I knew I wanted to wait until I had most of my series done before pursuing publication. I didn't want to get stuck with a publishing contract for a series that I hadn't fully thought out. So I wrote the majority of book 3, and planned out book 4. It wasn't until last year (~2018) that I dug my heels in and got myself an editor for book 1.


Unfortunately, he wasn't the best fit for me. He made my sentences beautiful, and cleaned up the rough edges, but he kinda just said he loved it - and while that was exciting feedback at the time, it didn't help me improve my story content. (Aspiring authors, do your research!).


The one helpful thing he told me was "go to a writer's conference". So I did.


The Southern California Writers' Conference in Irvine changed my life. I went there thinking I was a great writer, and I left acknowledging the fact that yes, I would need to rewrite my ENTIRE book. But I attacked the challenge with a new fervor. The conference gave me the tools I needed to succeed, the do's & don't's of the industry, and the encouraging message of "suck less" - and that's exactly what I was going to do.


The full manuscript revision took me four months. When it was done, the book was ~25,000 words longer, and I was ready to sink my teeth in and get myself a literary agent. So I started the daunting task of querying. (That's when you pitch your book to an agent in the hopes of getting a contract).


I was dead-set on traditional publishing. I didn't want to self-publish. I'd researched into it, and decided it wasn't for me.
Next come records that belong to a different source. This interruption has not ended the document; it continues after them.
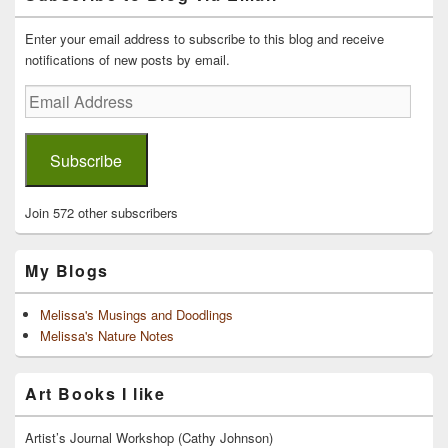
Widget
Area
Enter your email address to subscribe to this blog and receive
notifications of new posts by email.
Email
Address
Subscribe
Join 572 other subscribers
My Blogs
Melissa's Musings and Doodlings
Melissa's Nature Notes
Art Books I like
Artist’s Journal Workshop (Cathy Johnson)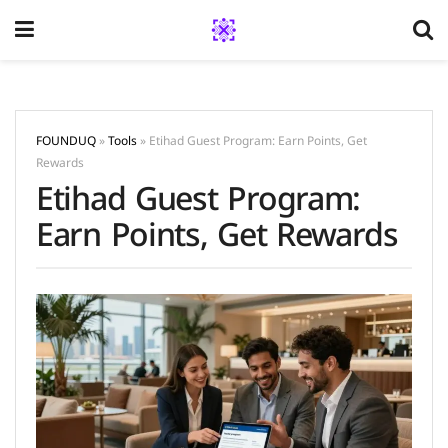
FOUNDUQ
»
Tools
»
Etihad Guest Program: Earn Points, Get
Rewards
Etihad Guest Program:
Earn Points, Get Rewards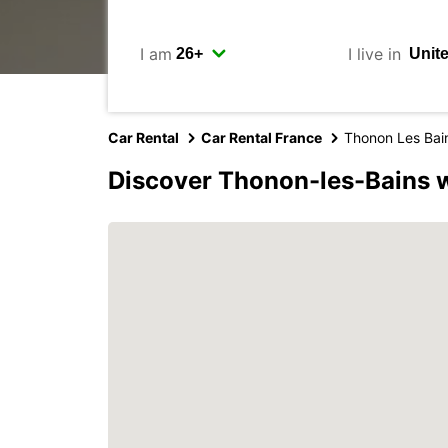
I am
I live in
Car Rental
Car Rental France
Thonon Les Bai
Discover Thonon-les-Bains 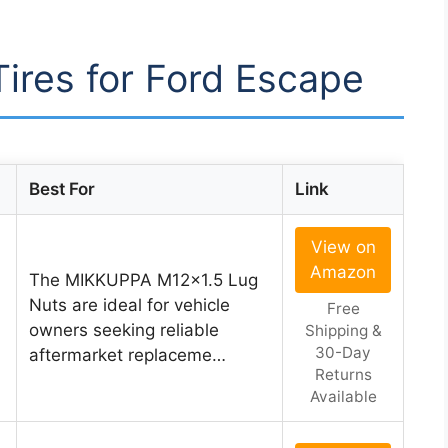
Tires for Ford Escape
Best For
Link
View on
Amazon
The MIKKUPPA M12x1.5 Lug
Nuts are ideal for vehicle
Free
owners seeking reliable
Shipping &
30-Day
aftermarket replaceme…
Returns
Available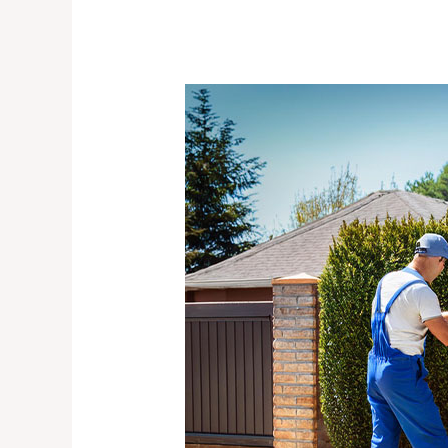
Preventative
Gate
Maintenance
Services
|
How
to
Avoid
Costly
Repairs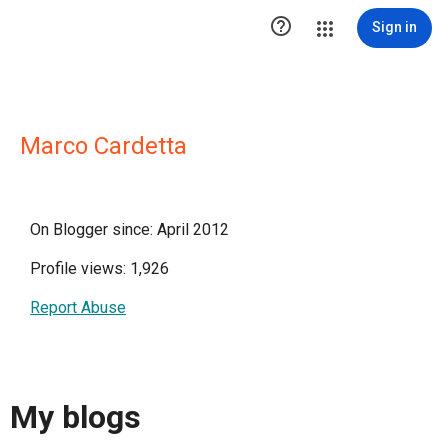

Sign in
Marco Cardetta
On Blogger since: April 2012
Profile views: 1,926
Report Abuse
My blogs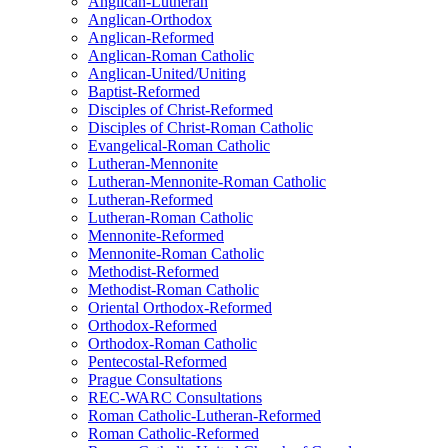
Anglican-Lutheran
Anglican-Orthodox
Anglican-Reformed
Anglican-Roman Catholic
Anglican-United/Uniting
Baptist-Reformed
Disciples of Christ-Reformed
Disciples of Christ-Roman Catholic
Evangelical-Roman Catholic
Lutheran-Mennonite
Lutheran-Mennonite-Roman Catholic
Lutheran-Reformed
Lutheran-Roman Catholic
Mennonite-Reformed
Mennonite-Roman Catholic
Methodist-Reformed
Methodist-Roman Catholic
Oriental Orthodox-Reformed
Orthodox-Reformed
Orthodox-Roman Catholic
Pentecostal-Reformed
Prague Consultations
REC-WARC Consultations
Roman Catholic-Lutheran-Reformed
Roman Catholic-Reformed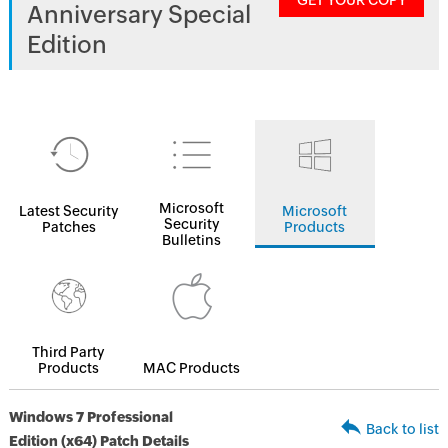
GET YOUR COPY
Anniversary Special
Edition
Microsoft
Latest Security
Microsoft
Security
Patches
Products
Bulletins
Third Party
Products
MAC Products
Windows 7 Professional
Back to list
Edition (x64) Patch Details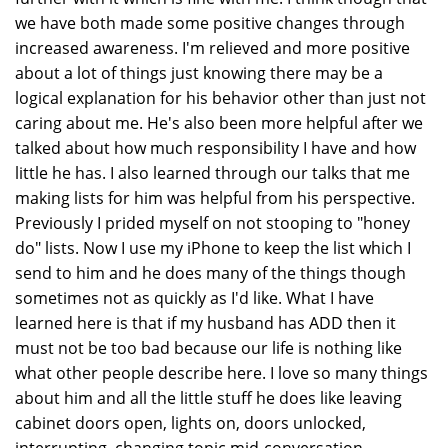
we have both made some positive changes through
increased awareness. I'm relieved and more positive
about a lot of things just knowing there may be a
logical explanation for his behavior other than just not
caring about me. He's also been more helpful after we
talked about how much responsibility I have and how
little he has. I also learned through our talks that me
making lists for him was helpful from his perspective.
Previously I prided myself on not stooping to "honey
do" lists. Now I use my iPhone to keep the list which I
send to him and he does many of the things though
sometimes not as quickly as I'd like. What I have
learned here is that if my husband has ADD then it
must not be too bad because our life is nothing like
what other people describe here. I love so many things
about him and all the little stuff he does like leaving
cabinet doors open, lights on, doors unlocked,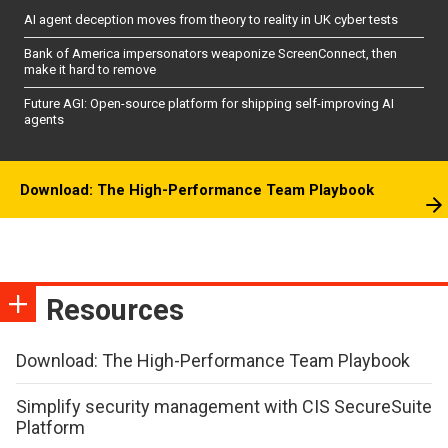
AI agent deception moves from theory to reality in UK cyber tests
Bank of America impersonators weaponize ScreenConnect, then
make it hard to remove
Future AGI: Open-source platform for shipping self-improving AI
agents
Download: The High-Performance Team Playbook
Resources
Download: The High-Performance Team Playbook
Simplify security management with CIS SecureSuite
Platform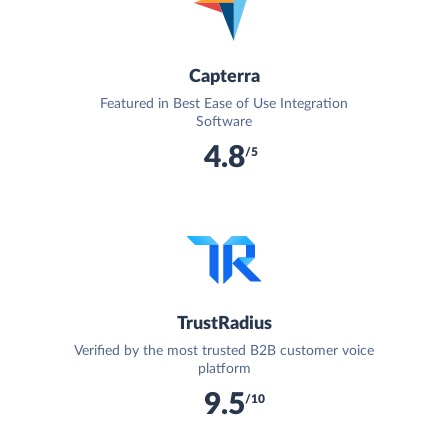
Capterra
Featured in Best Ease of Use Integration
Software
4.8
/5
TrustRadius
Verified by the most trusted B2B customer voice
platform
9.5
/10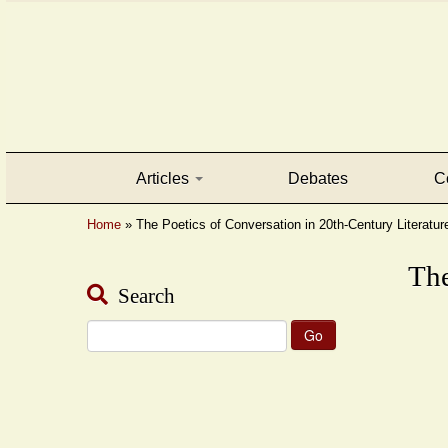
Articles
Debates
C
Home
»
The Poetics of Conversation in 20th-Century Literatur
The
Search
Search
for: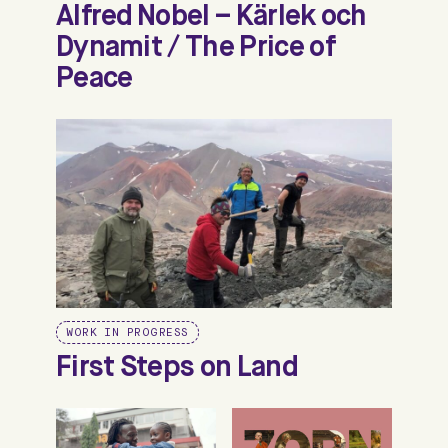
Alfred Nobel – Kärlek och
Dynamit / The Price of
Peace
WORK IN PROGRESS
First Steps on Land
Rejection. Rejection. Rejection.


I took about six months of it, which, in the grand scheme of things isn't terribly long. I got a few full manuscript requests from agents, but nothing turned up. So I went to The Southern California Writers' Conference again in San Diego. I learned more, I revised my query letter, and polished my first pages. But it was at this conference that I ended up in the right place at the right time. I thank God for this!


I read my first 5 pages in a Read & Critique workshop, and the right set of ears heard it. The next day, one of the co-founders of Acorn Publishing approached me, and the first words out of her mouth were: "I heard your book is the next Hunger Games. I'd love to read your first chapter."


I literally had to pull myself together, pick my jaw up off the floor, and act like a civilized human being. After the brief conversation, I ran to the women's restroom, checked the stalls for occupancy, and then FREAKED OUT.


Post-conference I was still querying agents and receiving rejections, but Acorn's invitation lingered in the back of my mind. So I sent off my first chapter, and their cordial reply read: "you've written something special... If for any reason you decide you would like to give another (publishing) option a try, we'd love to talk."


So after some thought, some more querying, and some more rejection, I decided to try my luck.


It was the FASTEST email turn around I'd ever seen! I sent them my book, and the next morning I woke up to a contract. After years of writing, revising, crying, celebrating, and reading my story to any and everyone who would listen to me, I'd finally caught my big break. I had a publishing contract, and after doing some thinking (and some careful research), I SIGNED IT.


Truly, one the best days of my life (along with getting married & graduating with a chemistry degree.)


*Cue Panic! At The Disco's "Hey Look Ma, I Made It".*


So this is it. This is the book - the one that little middle school me dreamed of publishing one day. I'm still at the start of the process, but I'm loving every second of it! AND, surprise, surprise, I'm working through yet another manuscript revision. It's the eternal plight of a writer.